I'm experiencing a Connection reset by peer exception in my Spring Boot 3.4.4 application that uses Spring Cloud Gateway with WebFlux to serve a web application. The entire stack is deployed in a Kubernetes cluster using Helm charts with multiple interconnected services.
Kubernetes Architecture Overview
- Cluster: Azure Kubernetes Service (AKS)
- Services deployed via Helm charts:
- webclient (Spring Cloud Gateway): Main application with OAuth2/JWT security
- webclient-graphql (Node.js Apollo Server): GraphQL API layer on port 4000
- webclient-nginx (Nginx): Frontend proxy serving React application
Network Configuration:
- Service Discovery: Kubernetes ClusterIP services
- Load Balancing: Built-in Kubernetes service load balancing
- Network Policies: Configured to allow traffic from public nginx namespace
Request Flow in Kubernetes
External Traffic → Spring Cloud Gateway (fwoweb) → GraphQL Service (Node.js) → Backend APIs
Inter-service Communication:
- Services communicate via Kubernetes internal DNS (e.g.,
fwo-webclient-graphql.vsmds-flashware-npr.svc:4000) - All services run with security contexts (non-root users, privilege escalation disabled)

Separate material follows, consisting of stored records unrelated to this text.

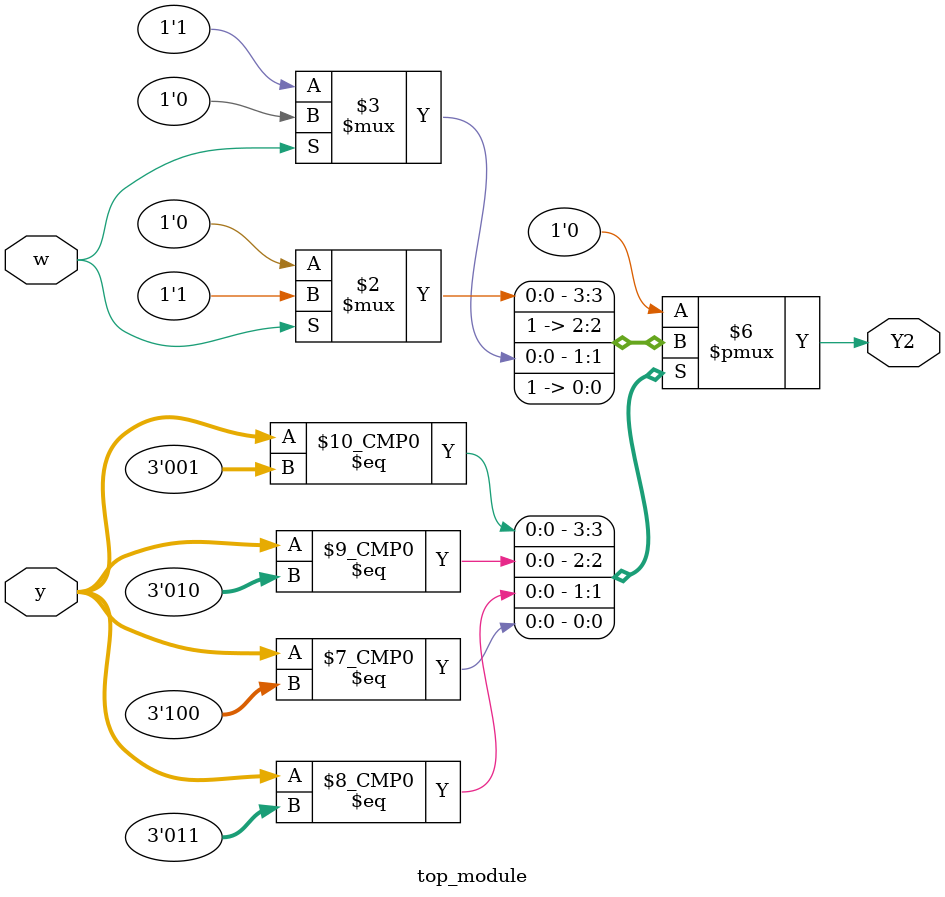
<source format=sv>
module top_module(
    input [3:1] y,
    input w,
    output reg Y2);

    always @(*) begin
        case (y)
            3'b000: Y2 = 1'b0;         // A -> B or A
            3'b001: Y2 = w ? 1'b1 : 1'b0; // B -> D or C
            3'b010: Y2 = 1'b1;         // C -> D
            3'b011: Y2 = w ? 1'b0 : 1'b1; // D -> A or F
            3'b100: Y2 = 1'b1;         // E -> D
            3'b101: Y2 = 1'b0;         // F -> C
            default: Y2 = 1'b0;        // default case
        endcase
    end

endmodule

</source>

- Resource limits and requests configured for CPU/memory
Current Configuration
Dockerimage
ENTRYPOINT ["java", "-Dreactor.netty.pool.maxIdleTime=30000", "-Dreactor.netty.pool.maxLifeTime=60000",\
"-javaagent:/datadog/agent/javaagent.jar", "-XX:+HeapDumpOnOutOfMemoryError", "-XX:HeapDumpPath=/tmp/heap/", \
"-cp", ".", "org.springframework.boot.loader.launch.JarLauncher"]
Spring Cloud Gateway HTTP Client Pool Settings:
spring:
cloud:
gateway:
httpclient:
pool:
max-idle-time: 30s
max-life-time: 60s
Key Dependencies:
- Spring Boot 3.4.4
- Spring Cloud 2024.0.1
- Spring Cloud Gateway
- Spring WebFlux
- Spring Security OAuth2
- Redis for session management
- Netty (via WebFlux)
Error Details
The exception occurs during GraphQL requests routed through the gateway in the Kubernetes environment:
io.netty.channel.unix.Errors$NativeIoException: recvAddress(..) failed: Connection reset by peer
Suppressed: The stacktrace has been enhanced by Reactor, refer to additional information below:
Error has been observed at the following site(s):
*__checkpoint ⇢ ...
*__checkpoint ⇢ ...
*__checkpoint ⇢ ...[DefaultWebFilterChain]
*__checkpoint ⇢ HTTP POST "/graphql" [ExceptionHandlingWebHandler]
Original Stack Trace:
Questions
Configuration Conflict: I have Reactor Netty pool settings configured in both places:
- Dockerfile ENTRYPOINT:
-Dreactor.netty.pool.maxIdleTime=30000 -Dreactor.netty.pool.maxLifeTime=60000 - Spring YAML:
max-idle-time: 30sandmax-life-time: 60s
Could this double configuration be causing connection management issues? Which takes precedence?
- Dockerfile ENTRYPOINT:
Kubernetes Service Discovery: Could the connection resets be related to Kubernetes service discovery or pod-to-pod communication issues? The GraphQL service runs on a separate pod with its own ClusterIP service.
General: What else can cause the issue?
DNS and Network Policies: Could the
single-request-reopenDNS configuration or network policies be interfering with persistent connections between the gateway and GraphQL services?